Passage for review:
▼
Offseason
The WHA awarded a franchise to Los Angeles and it was originally called the "Los Angeles Aces," while the San Francisco franchise was called the Sharks. However, when funding fell through and the San Francisco franchise was then moved to Quebec to become the Nordiques, the Los Angeles group took the name Sharks and created the stylized menacing shark logo. The team colors of red and black were based on the original nickname "aces", being that the two colors in a deck of cards are red and black.

Regular season
The Sharks hung around the .500 mark for much of the season. The Winnipeg Jets, led by Bobby Hull, were clearly the class of the WHA's Western Division. Four teams (the Houston Aeros, Minnesota Fighting Saints, Alberta Oilers, and Sharks staged a season long see-saw battle for 2nd through 5th place, with only the top four making the playoffs (The Chicago Cougars finished in a distant 6th place).

The Sharks strength was their defense, which ranked 3rd in the league. Bart Crashley, Gerry Odrowski, and Jim Watson anchored the blue line. George Gardner (GAA 3.30) was a capable #1 goalie for the first half of the season, while 32-year-old rookie Russ Gillow (2.91 GAA) took over the top spot for most of the second half. In fact, Gillow was second in the WHA to Gerry Cheevers in GAA.
▲
Dataset records:
▼
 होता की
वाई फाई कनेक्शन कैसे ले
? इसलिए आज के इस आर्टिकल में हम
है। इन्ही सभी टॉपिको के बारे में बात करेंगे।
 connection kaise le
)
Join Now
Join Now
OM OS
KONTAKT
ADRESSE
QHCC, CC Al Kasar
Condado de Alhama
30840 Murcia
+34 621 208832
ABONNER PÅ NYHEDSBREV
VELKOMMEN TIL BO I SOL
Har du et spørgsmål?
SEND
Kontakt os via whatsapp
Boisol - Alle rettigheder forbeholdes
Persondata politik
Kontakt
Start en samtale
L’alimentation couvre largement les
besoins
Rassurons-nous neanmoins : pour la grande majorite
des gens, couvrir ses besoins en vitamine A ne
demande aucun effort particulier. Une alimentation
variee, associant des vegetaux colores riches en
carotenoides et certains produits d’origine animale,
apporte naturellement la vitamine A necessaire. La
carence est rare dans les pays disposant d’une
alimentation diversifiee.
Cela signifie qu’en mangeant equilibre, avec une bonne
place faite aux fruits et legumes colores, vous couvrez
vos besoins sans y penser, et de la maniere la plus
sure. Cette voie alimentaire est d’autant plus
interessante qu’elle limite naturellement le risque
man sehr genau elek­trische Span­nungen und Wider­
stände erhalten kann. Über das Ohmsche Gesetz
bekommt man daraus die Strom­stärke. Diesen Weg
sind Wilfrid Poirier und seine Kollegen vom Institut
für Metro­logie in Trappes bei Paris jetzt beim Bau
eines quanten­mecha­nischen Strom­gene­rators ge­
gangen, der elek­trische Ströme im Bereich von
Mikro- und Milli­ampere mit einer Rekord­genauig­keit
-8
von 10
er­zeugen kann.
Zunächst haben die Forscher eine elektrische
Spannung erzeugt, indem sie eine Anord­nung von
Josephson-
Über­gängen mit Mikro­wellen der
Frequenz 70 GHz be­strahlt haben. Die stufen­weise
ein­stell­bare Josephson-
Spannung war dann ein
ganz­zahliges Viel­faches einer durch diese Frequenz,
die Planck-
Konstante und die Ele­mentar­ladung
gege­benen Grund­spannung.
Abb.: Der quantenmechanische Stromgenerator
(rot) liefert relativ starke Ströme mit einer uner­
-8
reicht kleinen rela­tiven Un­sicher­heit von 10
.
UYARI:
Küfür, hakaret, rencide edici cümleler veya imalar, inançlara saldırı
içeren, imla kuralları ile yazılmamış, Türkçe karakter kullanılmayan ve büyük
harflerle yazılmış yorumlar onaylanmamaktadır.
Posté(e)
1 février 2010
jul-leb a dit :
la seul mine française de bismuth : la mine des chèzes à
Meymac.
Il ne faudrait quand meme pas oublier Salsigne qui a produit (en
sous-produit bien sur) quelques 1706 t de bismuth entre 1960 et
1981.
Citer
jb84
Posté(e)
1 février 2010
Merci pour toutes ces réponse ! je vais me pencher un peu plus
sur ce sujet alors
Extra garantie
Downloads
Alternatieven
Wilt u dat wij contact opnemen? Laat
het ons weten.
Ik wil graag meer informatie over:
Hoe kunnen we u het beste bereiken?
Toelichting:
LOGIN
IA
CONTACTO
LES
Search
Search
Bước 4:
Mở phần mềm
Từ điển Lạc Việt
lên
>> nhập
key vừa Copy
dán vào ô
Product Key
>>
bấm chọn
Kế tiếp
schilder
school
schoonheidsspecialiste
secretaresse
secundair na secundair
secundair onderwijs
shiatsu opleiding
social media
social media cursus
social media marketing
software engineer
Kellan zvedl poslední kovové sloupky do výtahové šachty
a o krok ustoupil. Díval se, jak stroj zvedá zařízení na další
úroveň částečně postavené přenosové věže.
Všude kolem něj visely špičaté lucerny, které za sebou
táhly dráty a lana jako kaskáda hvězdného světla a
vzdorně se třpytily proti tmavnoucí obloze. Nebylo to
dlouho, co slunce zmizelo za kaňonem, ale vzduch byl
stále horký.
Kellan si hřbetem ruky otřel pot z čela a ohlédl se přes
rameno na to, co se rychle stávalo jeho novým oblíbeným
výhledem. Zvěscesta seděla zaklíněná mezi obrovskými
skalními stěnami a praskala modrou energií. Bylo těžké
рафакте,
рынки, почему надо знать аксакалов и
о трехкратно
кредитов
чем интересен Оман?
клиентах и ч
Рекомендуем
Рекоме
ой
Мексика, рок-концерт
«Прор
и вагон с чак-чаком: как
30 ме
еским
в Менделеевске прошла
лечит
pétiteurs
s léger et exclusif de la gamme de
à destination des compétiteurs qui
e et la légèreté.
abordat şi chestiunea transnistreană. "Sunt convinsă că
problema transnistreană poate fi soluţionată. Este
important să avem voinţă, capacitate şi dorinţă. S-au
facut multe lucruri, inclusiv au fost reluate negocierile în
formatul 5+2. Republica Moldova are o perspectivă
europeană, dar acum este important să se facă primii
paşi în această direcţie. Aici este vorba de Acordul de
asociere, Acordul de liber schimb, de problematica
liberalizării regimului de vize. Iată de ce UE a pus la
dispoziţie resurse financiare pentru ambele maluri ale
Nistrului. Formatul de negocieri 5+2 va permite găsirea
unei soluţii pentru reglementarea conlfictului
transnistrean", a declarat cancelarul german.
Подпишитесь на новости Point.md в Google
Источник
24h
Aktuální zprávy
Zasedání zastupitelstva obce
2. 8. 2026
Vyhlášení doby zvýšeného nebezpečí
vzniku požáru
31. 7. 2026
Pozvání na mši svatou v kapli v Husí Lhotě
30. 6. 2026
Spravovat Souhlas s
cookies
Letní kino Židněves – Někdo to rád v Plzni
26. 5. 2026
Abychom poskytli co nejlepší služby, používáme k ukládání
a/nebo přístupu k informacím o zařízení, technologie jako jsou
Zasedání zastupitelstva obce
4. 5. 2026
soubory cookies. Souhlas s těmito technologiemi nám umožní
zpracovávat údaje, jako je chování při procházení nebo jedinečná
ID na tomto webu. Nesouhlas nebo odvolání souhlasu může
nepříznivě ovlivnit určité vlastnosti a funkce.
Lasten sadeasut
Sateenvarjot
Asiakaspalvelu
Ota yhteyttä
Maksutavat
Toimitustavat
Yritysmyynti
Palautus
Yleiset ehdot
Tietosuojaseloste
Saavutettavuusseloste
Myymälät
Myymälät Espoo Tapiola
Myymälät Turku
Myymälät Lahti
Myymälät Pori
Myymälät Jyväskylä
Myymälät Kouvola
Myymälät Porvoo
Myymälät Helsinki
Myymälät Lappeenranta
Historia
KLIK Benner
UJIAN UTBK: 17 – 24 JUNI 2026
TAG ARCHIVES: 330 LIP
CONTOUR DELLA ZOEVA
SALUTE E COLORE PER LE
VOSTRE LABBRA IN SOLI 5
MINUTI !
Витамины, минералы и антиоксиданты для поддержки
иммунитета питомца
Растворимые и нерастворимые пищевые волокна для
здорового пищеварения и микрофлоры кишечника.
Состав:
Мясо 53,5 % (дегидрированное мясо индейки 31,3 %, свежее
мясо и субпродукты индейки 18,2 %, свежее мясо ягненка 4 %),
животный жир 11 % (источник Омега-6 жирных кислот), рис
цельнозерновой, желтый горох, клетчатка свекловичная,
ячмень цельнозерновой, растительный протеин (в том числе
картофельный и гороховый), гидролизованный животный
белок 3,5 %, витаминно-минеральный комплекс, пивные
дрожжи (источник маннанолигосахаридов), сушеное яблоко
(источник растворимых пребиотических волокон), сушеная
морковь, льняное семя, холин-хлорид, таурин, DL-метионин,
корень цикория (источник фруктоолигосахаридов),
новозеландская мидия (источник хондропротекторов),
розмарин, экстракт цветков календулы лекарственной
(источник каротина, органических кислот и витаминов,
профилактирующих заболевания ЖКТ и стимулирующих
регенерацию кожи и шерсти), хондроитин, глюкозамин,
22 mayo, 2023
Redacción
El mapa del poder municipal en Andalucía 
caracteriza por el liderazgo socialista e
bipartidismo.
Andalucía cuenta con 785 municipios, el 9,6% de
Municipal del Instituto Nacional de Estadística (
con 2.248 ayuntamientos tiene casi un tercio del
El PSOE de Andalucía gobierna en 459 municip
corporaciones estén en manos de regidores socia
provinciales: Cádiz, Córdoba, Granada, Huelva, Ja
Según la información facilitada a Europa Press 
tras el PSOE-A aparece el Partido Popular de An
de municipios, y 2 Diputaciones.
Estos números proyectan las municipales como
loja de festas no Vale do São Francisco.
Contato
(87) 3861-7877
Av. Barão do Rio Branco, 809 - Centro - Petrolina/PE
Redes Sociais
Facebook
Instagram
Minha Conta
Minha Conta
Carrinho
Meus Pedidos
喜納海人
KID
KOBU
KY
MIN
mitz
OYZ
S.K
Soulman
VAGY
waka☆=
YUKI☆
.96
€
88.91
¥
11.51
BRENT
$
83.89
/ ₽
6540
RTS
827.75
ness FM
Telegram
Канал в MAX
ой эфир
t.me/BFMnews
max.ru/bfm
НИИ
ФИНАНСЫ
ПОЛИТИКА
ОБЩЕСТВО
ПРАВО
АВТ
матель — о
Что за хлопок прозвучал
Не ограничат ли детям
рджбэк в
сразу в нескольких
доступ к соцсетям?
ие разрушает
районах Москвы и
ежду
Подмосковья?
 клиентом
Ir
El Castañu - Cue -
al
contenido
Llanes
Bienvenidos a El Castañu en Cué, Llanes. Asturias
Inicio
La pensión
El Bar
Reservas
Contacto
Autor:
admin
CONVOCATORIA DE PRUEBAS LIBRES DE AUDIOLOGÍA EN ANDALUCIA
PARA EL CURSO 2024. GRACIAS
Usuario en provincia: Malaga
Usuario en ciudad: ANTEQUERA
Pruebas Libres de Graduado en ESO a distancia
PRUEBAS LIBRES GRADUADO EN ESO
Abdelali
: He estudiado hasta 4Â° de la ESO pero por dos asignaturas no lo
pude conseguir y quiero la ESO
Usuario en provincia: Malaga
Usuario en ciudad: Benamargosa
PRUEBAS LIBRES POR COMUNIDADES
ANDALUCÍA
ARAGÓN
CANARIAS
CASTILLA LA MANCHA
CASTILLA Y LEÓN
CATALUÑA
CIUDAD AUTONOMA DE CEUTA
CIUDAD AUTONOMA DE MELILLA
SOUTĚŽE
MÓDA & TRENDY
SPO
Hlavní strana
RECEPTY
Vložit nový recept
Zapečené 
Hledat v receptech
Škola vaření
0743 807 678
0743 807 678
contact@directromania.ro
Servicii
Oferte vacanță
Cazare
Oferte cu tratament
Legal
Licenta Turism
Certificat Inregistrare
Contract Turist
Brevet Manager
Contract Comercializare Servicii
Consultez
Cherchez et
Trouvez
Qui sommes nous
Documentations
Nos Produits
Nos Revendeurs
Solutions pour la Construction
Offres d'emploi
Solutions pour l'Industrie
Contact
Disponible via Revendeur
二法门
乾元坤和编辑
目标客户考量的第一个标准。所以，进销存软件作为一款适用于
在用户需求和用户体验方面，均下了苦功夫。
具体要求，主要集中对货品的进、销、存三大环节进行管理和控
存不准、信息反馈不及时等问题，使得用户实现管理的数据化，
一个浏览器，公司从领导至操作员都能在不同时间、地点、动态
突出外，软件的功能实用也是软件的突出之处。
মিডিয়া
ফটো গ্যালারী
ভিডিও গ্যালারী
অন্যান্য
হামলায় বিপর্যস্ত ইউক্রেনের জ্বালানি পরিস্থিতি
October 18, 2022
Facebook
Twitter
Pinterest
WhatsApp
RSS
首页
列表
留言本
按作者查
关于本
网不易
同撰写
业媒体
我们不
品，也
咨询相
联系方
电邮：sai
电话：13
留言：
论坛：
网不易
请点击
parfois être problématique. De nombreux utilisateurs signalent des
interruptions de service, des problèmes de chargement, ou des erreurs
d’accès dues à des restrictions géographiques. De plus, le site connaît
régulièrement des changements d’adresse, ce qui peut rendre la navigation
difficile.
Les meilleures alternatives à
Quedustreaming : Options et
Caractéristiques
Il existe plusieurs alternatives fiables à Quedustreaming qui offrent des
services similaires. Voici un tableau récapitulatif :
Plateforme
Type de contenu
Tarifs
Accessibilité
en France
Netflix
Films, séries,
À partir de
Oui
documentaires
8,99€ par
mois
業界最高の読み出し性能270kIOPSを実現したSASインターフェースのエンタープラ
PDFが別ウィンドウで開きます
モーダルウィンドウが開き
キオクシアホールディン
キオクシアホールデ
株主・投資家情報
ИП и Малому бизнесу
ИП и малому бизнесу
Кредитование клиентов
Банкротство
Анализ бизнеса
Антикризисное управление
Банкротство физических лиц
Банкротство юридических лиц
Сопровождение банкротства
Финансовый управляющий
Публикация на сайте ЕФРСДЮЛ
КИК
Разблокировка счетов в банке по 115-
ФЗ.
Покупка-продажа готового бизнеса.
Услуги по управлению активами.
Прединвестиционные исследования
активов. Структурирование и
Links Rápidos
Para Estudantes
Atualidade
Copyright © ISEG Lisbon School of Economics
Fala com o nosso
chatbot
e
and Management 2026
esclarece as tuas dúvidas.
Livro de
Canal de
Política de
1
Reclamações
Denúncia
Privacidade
▲
Work order 1: Arrange the entries, starting with their first line and going on through the line with "alimentation diversifiee.", as a Markdown table with the columns Row and Line. Number each row, and leave out any blank lines.
Work order 2: Pick up the account of the Los Angeles Sharks season where it stops, and keep writing from its last sentence.
The hockey season text and the entries do not share a source.

Exercise answer 1:
| Row | Line |
|---|---|
| 1 |  होता की |
| 2 | वाई फाई कनेक्शन कैसे ले |
| 3 | ? इसलिए आज के इस आर्टिकल में हम |
| 4 | है। इन्ही सभी टॉपिको के बारे में बात करेंगे। |
| 5 |  connection kaise le |
| 6 | ) |
| 7 | Join Now |
| 8 | Join Now |
| 9 | OM OS |
| 10 | KONTAKT |
| 11 | ADRESSE |
| 12 | QHCC, CC Al Kasar |
| 13 | Condado de Alhama |
| 14 | 30840 Murcia |
| 15 | +34 621 208832 |
| 16 | ABONNER PÅ NYHEDSBREV |
| 17 | VELKOMMEN TIL BO I SOL |
| 18 | Har du et spørgsmål? |
| 19 | SEND |
| 20 | Kontakt os via whatsapp |
| 21 | Boisol - Alle rettigheder forbeholdes |
| 22 | Persondata politik |
| 23 | Kontakt |
| 24 | Start en samtale |
| 25 | L’alimentation couvre largement les |
| 26 | besoins |
| 27 | Rassurons-nous neanmoins : pour la grande majorite |
| 28 | des gens, couvrir ses besoins en vitamine A ne |
| 29 | demande aucun effort particulier. Une alimentation |
| 30 | variee, associant des vegetaux colores riches en |
| 31 | carotenoides et certains produits d’origine animale, |
| 32 | apporte naturellement la vitamine A necessaire. La |
| 33 | carence est rare dans les pays disposant d’une |
| 34 | alimentation diversifiee. |

Exercise answer 2:
The offense had quality but lacked depth. It was led by 43 goal scorer Gary Veneruzzo while Alton White was 2nd on the team in goals with 20. Veneruzzo also led the team in points with 73, followed by playmaking center J.P. LeBlanc (19 goals and 50 assists for 69 points), and defenseman Bart Crashley, who anchored the power play and chipped in 18 goals and 27 assists.

Sharks special teams were solid, ranking 4th in the league in power play and 5th in penalty killing.

Ultimately, the Sharks went 6–3–1 in their last 10 games, including winning their last two to climb from 5th place to 3rd.

Final standings

Game log

Playoffs
The Sharks' 3rd place finish enabled them to avoid a first round matchup with Bobby Hull's powerful Winnipeg Jets and earned them a series with the 2nd place Houston Aeros, who finished 2 points ahead of the Sharks in the standings.

After opening in Houston with an uninspired 7–2 loss, the Sharks bounced back to win game two by a 4–2 score. Heading back to L.A. with a split, the Sharks won a thrilling game three by a score of 3–2; goalie Russ Gillow made several spectacular saves to preserve the win. The turning point was game four. The clubs battled through regulation tied at 2; if the Sharks scored the next goal, they would have a commanding 3–1 series lead but if Houston scored, the series would be tied going back to Houston. Winger Murray Hall scored for Houston, and the Sharks didn't win another game, losing game five 6–3 and game six, 3–2. After the series, coach Terry Slater was criticized for starting George Gardner in games 1 and 5 despite the fact Gillow played better the second half of the season. Gardner was pulled in game 1 (a 7–2 loss) and did not play well in game 5 (a 6–3 loss). Garnder's GAA for the series was 5.69 while Gillow's was 2.91. Slater stated he wanted the veteran Gardner to start game 1 over the rookie Gillow.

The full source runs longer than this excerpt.